▶ _STATED TASK_
Reproduce the data verbatim from the line containing "locality: U. Takutu" through the line containing "collectors: R. E. Schultes & I. Cabrera", including both of those lines.

▶ _STORED DATA_

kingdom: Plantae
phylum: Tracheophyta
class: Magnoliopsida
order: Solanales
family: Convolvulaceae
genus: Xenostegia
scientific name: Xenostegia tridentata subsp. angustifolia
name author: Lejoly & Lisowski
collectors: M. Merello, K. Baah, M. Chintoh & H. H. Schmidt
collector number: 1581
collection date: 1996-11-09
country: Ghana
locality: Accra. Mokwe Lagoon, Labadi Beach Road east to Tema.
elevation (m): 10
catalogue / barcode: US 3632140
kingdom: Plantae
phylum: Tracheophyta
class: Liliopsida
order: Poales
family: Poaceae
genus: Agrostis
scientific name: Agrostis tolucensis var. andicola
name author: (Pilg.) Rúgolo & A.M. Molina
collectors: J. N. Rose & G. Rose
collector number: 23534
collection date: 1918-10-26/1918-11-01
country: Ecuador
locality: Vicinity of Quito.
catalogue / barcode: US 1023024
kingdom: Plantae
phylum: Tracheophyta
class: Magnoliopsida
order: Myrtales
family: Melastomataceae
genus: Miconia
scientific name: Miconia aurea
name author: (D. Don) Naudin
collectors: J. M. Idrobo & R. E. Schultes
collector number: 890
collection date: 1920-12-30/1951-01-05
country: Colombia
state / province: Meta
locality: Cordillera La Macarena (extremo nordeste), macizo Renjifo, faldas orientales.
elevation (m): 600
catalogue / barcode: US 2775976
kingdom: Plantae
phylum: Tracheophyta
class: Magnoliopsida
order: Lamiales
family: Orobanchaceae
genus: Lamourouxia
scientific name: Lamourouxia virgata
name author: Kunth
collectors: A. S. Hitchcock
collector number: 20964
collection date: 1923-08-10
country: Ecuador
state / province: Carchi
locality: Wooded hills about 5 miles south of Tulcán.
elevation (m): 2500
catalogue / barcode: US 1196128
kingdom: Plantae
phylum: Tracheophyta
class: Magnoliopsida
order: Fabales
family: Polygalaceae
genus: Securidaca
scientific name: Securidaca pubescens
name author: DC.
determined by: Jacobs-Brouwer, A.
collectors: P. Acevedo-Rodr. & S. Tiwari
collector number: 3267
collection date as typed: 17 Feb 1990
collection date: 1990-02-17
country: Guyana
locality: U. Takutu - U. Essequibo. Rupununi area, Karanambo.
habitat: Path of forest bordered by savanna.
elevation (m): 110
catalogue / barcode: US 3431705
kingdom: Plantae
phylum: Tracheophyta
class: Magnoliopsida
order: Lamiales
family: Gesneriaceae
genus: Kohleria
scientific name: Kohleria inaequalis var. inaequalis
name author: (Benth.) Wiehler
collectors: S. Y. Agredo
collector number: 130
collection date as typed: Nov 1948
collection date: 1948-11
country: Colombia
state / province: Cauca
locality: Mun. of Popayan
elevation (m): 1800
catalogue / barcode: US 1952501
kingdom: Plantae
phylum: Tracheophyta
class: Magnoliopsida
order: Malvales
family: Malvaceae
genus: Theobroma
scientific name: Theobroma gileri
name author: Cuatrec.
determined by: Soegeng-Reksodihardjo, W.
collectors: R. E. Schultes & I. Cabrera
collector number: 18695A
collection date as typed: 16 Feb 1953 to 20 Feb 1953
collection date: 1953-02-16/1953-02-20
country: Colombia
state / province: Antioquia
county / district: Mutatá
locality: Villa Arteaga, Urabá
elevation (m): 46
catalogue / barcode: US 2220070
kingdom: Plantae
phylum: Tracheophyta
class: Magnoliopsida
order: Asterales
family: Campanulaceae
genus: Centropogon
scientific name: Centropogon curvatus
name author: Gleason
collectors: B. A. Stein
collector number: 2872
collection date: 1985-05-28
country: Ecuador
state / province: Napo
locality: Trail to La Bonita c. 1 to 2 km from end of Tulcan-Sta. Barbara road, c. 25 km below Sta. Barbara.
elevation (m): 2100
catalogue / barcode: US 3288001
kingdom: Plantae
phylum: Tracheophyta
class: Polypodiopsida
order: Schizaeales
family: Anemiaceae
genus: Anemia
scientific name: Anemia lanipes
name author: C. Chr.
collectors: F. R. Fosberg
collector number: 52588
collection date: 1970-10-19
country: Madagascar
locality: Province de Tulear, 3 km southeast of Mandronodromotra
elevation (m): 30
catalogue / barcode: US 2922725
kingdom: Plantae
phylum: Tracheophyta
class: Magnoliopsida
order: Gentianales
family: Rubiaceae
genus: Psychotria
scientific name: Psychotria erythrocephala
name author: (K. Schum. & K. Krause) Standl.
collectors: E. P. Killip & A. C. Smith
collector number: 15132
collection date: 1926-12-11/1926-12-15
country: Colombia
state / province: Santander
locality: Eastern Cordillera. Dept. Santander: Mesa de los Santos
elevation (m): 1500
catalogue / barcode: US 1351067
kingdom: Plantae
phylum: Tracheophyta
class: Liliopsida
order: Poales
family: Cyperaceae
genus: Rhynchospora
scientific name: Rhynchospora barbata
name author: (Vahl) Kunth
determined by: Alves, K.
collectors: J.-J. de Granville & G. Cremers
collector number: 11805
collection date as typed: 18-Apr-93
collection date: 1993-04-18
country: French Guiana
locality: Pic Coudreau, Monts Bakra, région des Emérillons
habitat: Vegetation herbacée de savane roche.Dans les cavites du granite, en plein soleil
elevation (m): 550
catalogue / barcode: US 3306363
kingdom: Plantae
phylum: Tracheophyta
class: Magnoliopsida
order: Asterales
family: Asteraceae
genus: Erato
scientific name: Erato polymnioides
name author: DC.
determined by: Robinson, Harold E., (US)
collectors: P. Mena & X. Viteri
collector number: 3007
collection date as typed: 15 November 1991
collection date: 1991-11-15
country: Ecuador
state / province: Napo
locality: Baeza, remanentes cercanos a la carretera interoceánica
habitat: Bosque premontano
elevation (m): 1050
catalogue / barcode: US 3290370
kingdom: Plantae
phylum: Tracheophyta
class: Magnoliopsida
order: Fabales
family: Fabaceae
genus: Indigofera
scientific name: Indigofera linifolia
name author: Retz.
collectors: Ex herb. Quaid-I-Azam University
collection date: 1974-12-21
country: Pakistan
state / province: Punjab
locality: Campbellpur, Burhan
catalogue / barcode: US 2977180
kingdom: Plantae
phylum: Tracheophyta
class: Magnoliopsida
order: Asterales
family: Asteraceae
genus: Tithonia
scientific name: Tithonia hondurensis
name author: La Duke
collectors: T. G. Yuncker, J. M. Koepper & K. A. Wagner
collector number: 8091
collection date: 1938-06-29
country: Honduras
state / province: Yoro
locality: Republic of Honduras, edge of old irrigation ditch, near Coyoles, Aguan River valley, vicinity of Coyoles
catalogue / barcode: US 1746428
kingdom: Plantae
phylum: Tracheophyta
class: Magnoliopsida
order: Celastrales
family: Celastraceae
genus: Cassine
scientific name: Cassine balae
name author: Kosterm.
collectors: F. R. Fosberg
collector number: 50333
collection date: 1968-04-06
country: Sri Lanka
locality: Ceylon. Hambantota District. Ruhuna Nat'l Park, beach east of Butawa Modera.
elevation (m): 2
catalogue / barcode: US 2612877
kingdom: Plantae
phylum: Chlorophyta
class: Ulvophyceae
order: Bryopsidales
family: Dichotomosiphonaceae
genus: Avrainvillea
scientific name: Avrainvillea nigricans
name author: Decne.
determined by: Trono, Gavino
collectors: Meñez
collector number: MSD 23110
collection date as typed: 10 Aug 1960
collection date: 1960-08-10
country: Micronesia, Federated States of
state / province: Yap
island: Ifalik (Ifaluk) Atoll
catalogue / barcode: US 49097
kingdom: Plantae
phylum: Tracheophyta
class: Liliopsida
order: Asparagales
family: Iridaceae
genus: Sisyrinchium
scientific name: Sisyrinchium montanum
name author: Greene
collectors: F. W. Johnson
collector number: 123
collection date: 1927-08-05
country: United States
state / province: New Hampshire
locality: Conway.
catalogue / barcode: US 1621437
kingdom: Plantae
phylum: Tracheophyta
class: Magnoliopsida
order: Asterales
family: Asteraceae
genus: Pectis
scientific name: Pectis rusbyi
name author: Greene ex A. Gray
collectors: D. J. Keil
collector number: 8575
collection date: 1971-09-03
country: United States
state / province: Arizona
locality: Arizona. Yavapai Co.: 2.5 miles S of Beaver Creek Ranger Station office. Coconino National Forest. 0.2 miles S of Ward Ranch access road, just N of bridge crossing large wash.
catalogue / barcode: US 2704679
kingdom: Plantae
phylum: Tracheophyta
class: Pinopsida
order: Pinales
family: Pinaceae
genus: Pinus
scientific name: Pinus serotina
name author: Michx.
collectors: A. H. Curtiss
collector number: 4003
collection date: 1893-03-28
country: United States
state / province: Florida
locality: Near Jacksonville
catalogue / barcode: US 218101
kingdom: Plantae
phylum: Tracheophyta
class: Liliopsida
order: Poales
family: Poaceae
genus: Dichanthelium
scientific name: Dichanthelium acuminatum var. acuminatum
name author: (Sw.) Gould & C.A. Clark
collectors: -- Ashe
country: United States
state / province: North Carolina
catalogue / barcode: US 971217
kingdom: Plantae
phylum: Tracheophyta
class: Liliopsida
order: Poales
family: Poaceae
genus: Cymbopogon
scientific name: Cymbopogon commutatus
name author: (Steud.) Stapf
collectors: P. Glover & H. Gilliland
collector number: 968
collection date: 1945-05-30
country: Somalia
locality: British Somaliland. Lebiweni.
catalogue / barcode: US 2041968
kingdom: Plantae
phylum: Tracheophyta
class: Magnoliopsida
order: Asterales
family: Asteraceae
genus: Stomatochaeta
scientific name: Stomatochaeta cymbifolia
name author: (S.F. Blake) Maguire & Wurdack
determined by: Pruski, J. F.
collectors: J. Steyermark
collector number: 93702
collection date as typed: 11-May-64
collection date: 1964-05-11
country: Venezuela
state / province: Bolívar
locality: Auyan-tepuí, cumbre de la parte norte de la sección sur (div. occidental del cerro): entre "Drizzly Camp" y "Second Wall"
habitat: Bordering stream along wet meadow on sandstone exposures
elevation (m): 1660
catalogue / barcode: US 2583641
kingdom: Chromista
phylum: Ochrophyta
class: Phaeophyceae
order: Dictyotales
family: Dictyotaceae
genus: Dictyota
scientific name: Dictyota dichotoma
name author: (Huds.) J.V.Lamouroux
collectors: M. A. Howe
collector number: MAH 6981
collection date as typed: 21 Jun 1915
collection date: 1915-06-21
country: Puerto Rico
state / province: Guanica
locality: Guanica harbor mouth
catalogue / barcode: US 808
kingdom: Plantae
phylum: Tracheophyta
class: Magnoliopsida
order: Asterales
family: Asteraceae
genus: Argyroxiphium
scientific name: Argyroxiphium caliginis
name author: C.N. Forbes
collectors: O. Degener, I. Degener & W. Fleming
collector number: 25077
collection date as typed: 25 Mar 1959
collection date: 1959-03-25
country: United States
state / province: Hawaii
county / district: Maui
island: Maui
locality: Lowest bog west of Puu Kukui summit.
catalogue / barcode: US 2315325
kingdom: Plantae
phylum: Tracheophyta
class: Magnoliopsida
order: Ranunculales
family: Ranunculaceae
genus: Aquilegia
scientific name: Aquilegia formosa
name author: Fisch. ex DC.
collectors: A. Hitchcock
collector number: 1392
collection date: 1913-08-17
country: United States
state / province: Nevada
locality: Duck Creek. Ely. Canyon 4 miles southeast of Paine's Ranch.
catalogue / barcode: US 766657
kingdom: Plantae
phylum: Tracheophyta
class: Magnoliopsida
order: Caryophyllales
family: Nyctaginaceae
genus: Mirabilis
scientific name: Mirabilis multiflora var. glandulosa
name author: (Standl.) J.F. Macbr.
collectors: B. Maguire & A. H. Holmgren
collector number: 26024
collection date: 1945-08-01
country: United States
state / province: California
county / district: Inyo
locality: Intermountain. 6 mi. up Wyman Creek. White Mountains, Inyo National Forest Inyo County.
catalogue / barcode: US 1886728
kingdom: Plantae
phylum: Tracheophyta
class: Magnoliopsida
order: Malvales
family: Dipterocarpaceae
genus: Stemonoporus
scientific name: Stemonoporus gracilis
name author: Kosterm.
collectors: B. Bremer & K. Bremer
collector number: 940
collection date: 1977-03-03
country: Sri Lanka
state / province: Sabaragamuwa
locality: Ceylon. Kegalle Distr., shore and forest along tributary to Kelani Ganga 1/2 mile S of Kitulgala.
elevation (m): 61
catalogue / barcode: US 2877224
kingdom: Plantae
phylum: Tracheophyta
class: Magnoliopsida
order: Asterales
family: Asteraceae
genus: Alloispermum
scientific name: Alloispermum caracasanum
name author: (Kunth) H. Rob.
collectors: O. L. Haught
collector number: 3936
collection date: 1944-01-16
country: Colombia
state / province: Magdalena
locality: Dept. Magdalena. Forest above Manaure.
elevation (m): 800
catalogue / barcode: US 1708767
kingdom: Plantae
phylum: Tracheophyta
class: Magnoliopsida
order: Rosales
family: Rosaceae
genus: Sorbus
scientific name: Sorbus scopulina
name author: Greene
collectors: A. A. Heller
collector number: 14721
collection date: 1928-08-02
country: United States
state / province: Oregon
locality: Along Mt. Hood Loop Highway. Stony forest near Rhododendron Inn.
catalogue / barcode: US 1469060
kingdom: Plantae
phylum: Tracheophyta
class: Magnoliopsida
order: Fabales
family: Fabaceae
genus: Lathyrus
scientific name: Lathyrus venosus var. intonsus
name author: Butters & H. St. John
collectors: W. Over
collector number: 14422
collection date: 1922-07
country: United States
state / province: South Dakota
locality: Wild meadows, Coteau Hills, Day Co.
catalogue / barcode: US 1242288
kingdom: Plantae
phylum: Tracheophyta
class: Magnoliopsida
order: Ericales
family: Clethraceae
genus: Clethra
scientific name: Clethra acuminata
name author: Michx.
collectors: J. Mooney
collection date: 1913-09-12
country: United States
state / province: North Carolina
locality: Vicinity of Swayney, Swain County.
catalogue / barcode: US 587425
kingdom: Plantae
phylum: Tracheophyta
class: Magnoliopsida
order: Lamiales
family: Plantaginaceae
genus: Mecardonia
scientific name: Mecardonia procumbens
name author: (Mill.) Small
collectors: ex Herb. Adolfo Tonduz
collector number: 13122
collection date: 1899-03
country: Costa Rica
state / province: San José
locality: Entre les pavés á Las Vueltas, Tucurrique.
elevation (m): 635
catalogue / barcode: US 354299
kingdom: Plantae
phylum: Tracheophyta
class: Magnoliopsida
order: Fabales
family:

▶ _FINAL RESULT_
locality: U. Takutu - U. Essequibo. Rupununi area, Karanambo.
habitat: Path of forest bordered by savanna.
elevation (m): 110
catalogue / barcode: US 3431705
kingdom: Plantae
phylum: Tracheophyta
class: Magnoliopsida
order: Lamiales
family: Gesneriaceae
genus: Kohleria
scientific name: Kohleria inaequalis var. inaequalis
name author: (Benth.) Wiehler
collectors: S. Y. Agredo
collector number: 130
collection date as typed: Nov 1948
collection date: 1948-11
country: Colombia
state / province: Cauca
locality: Mun. of Popayan
elevation (m): 1800
catalogue / barcode: US 1952501
kingdom: Plantae
phylum: Tracheophyta
class: Magnoliopsida
order: Malvales
family: Malvaceae
genus: Theobroma
scientific name: Theobroma gileri
name author: Cuatrec.
determined by: Soegeng-Reksodihardjo, W.
collectors: R. E. Schultes & I. Cabrera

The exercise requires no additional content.